No mês passado, recebi um convite do dr. Guilherme Rodrigues, diretor de uma das quatro prisões que formam o Cadeião de Pinheiros, um dos centros de detenção provisória da capital, para fazer uma palestra para as 198 travestis detidas naquela unidade.

Falamos sobre prevenção às infecções sexualment­e transmissí­veis e sobre a condição das travestis na sociedade brasileira. Vinham das periferias mais pobres de São Paulo e de outras cidades do estado. Apanhar do pai, dos irmãos e dos moleques na rua por causa dos modos femininos era acontecime­nto rotineiro na infância de todas. Abandonar a casa dos pais para viver por conta própria, mal chegada a adolescênc­ia, também.

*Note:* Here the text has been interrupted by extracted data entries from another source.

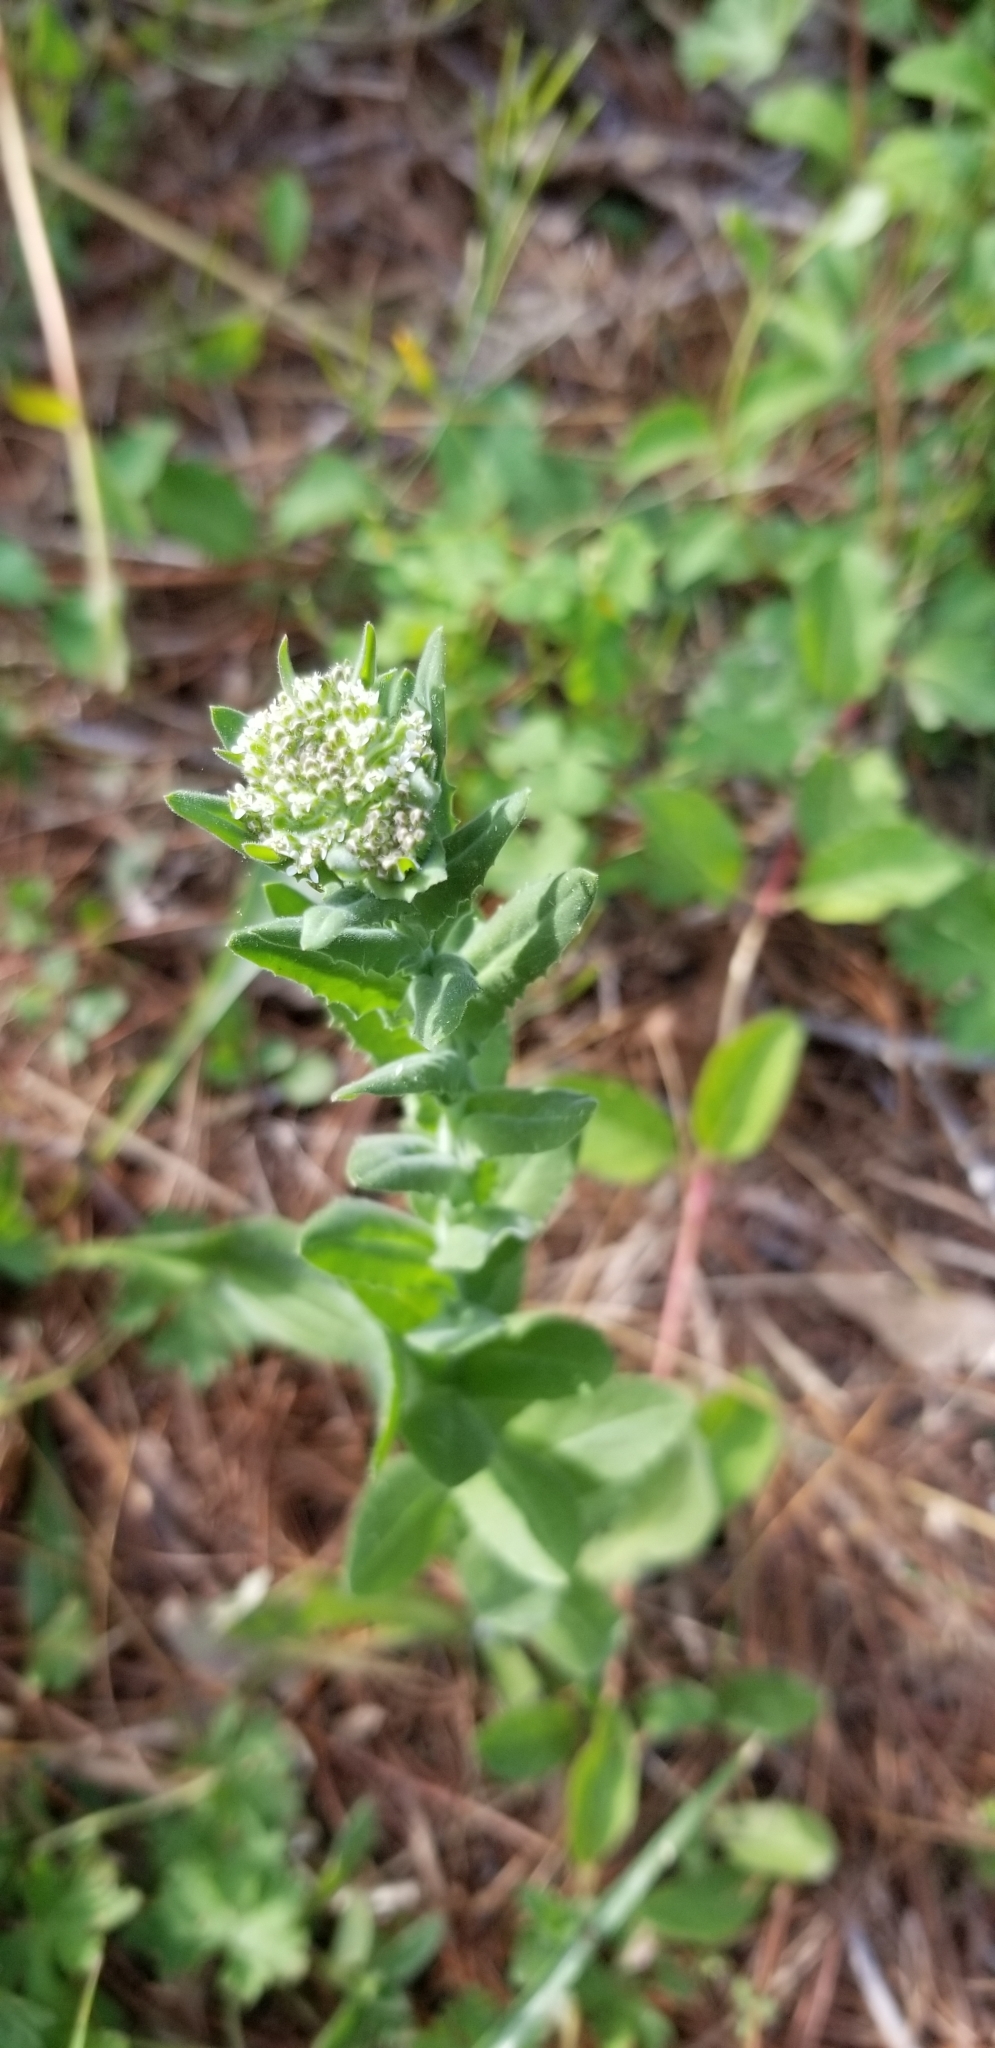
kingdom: Plantae
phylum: Tracheophyta
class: Magnoliopsida
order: Brassicales
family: Brassicaceae
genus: Lepidium
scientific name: Lepidium campestre
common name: Field pepperwort
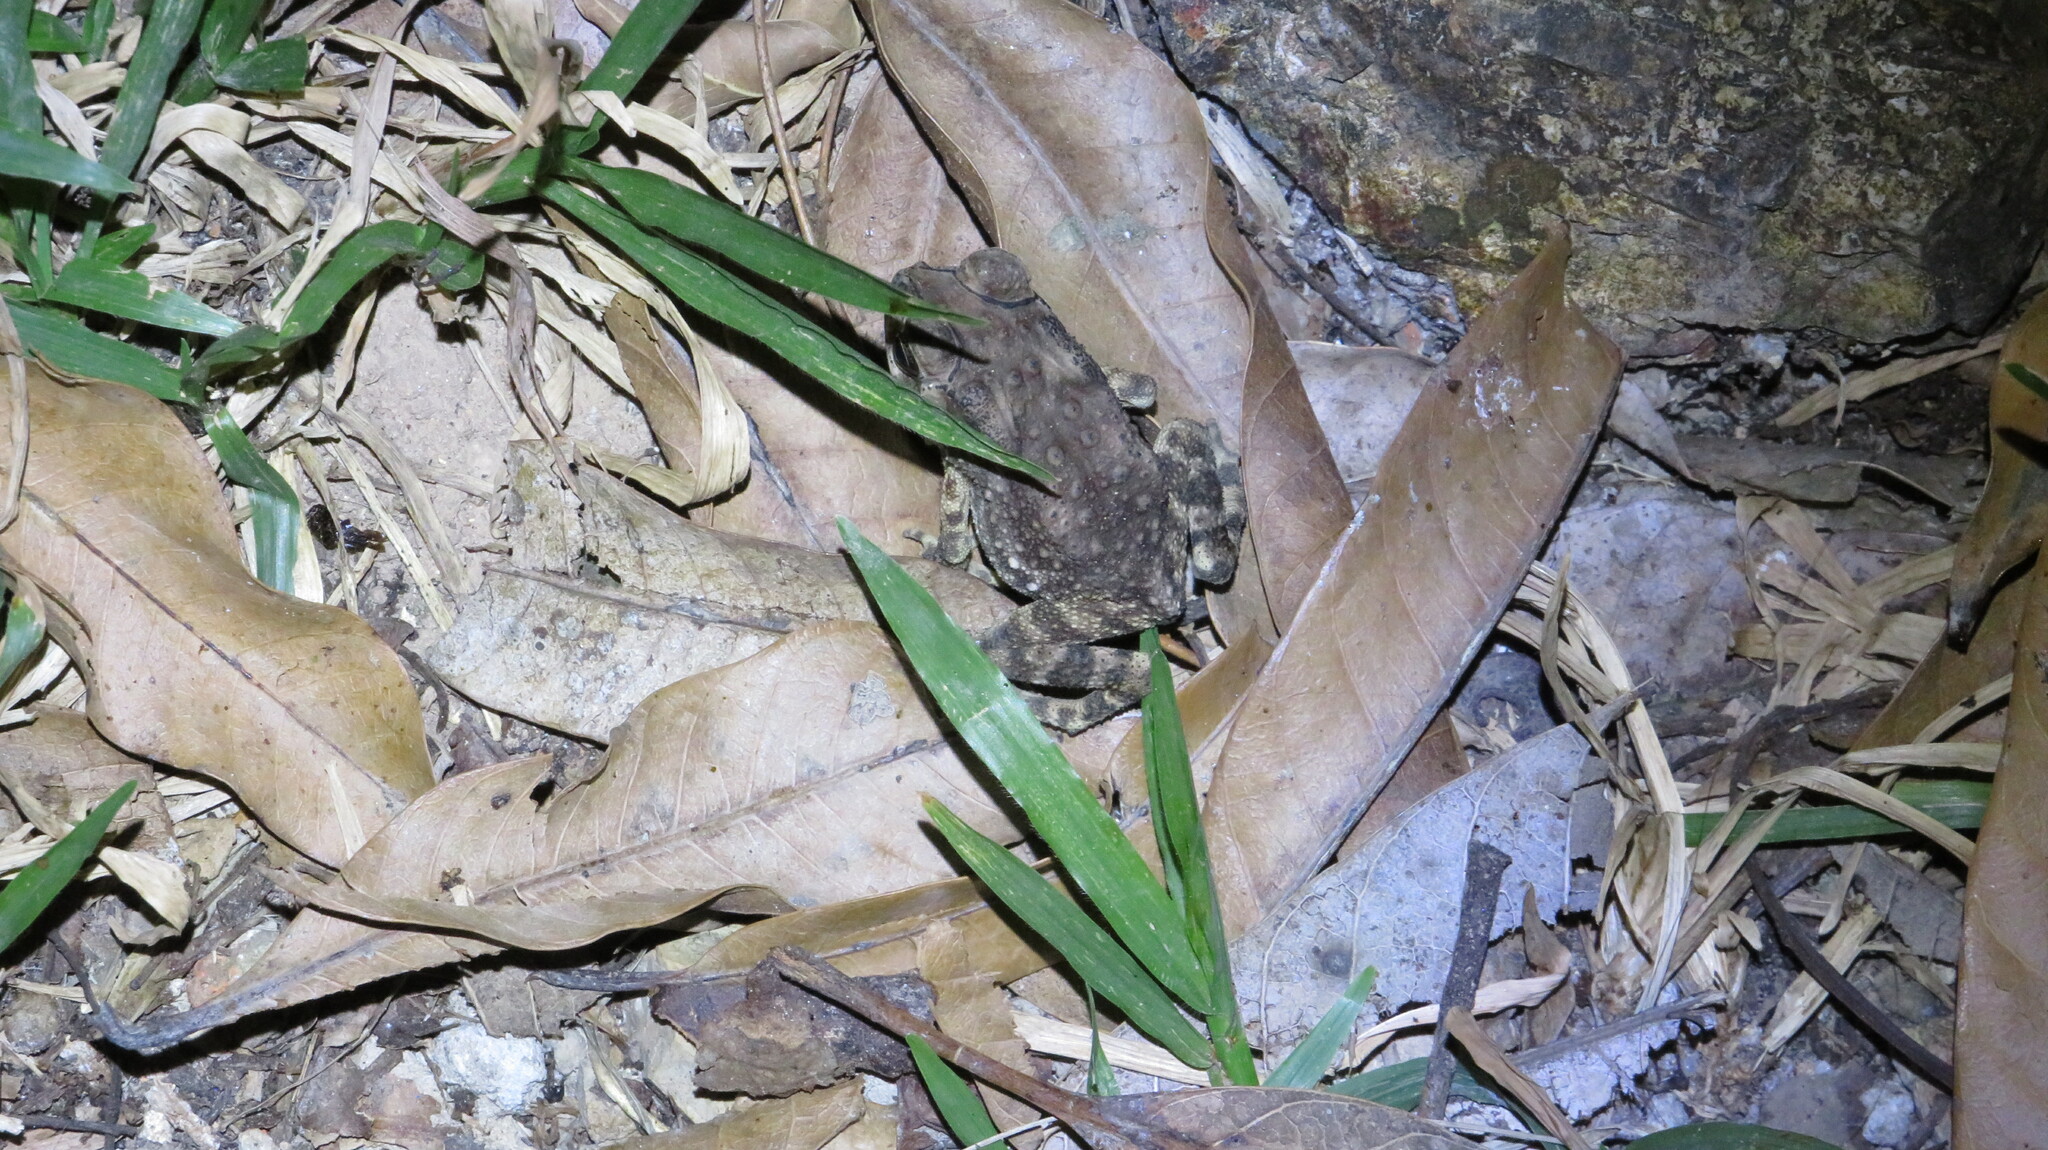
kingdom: Animalia
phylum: Chordata
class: Amphibia
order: Anura
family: Bufonidae
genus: Duttaphrynus
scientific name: Duttaphrynus melanostictus
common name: Common sunda toad
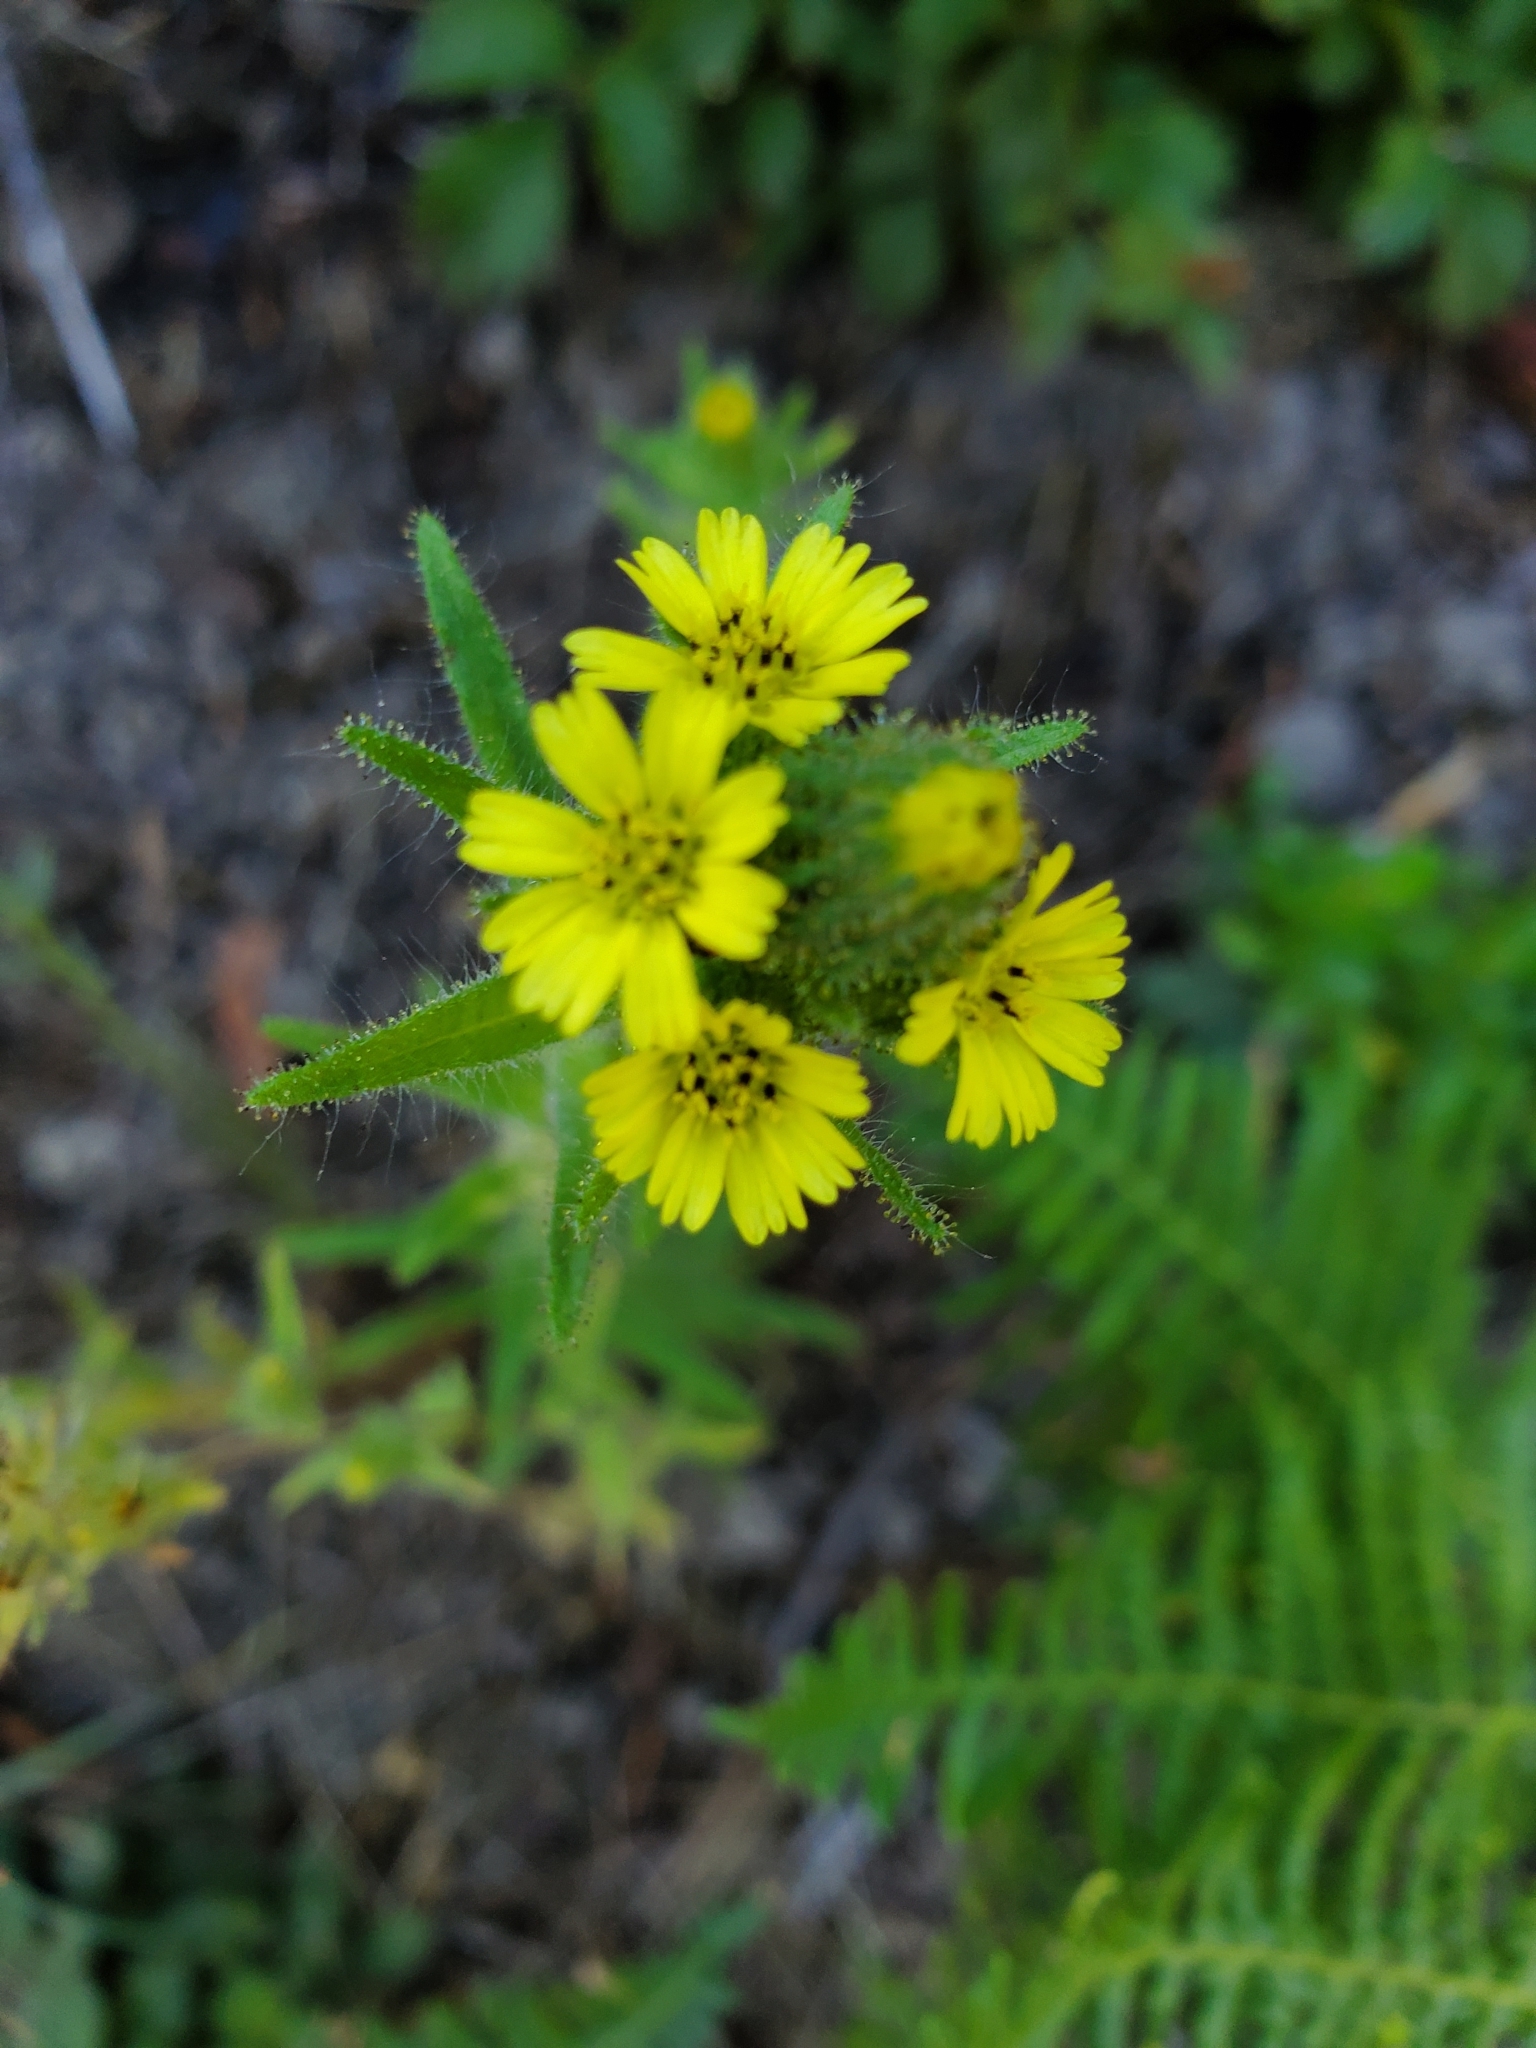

O preconceit­o contra as travestis é tão arraigado que basta colocarem os pés na rua para serem considerad­as marginais. “Travesti é assim: se ainda não fez, vai fazer”, disse um delegado certa vez.

Ninguém as defende da arbitrarie­dade policial nem das agressões dos celerados que as espancam pelo simples fato de existirem. Muitas se suicidam ou perdem a vida nas mãos desses psicopatas com transtorno­s sexuais.

No fim da conversa, queixaram-se da superlotaç­ão das celas naqueles dias de calor infernal e da falta de acesso aos hormônios para manter as formas femininas.

Quando perguntei onde sentiam mais segurança e eram mais respeitada­s, na cadeia ou na rua, respondera­m: “Na cadeia”. Nenhuma discordou.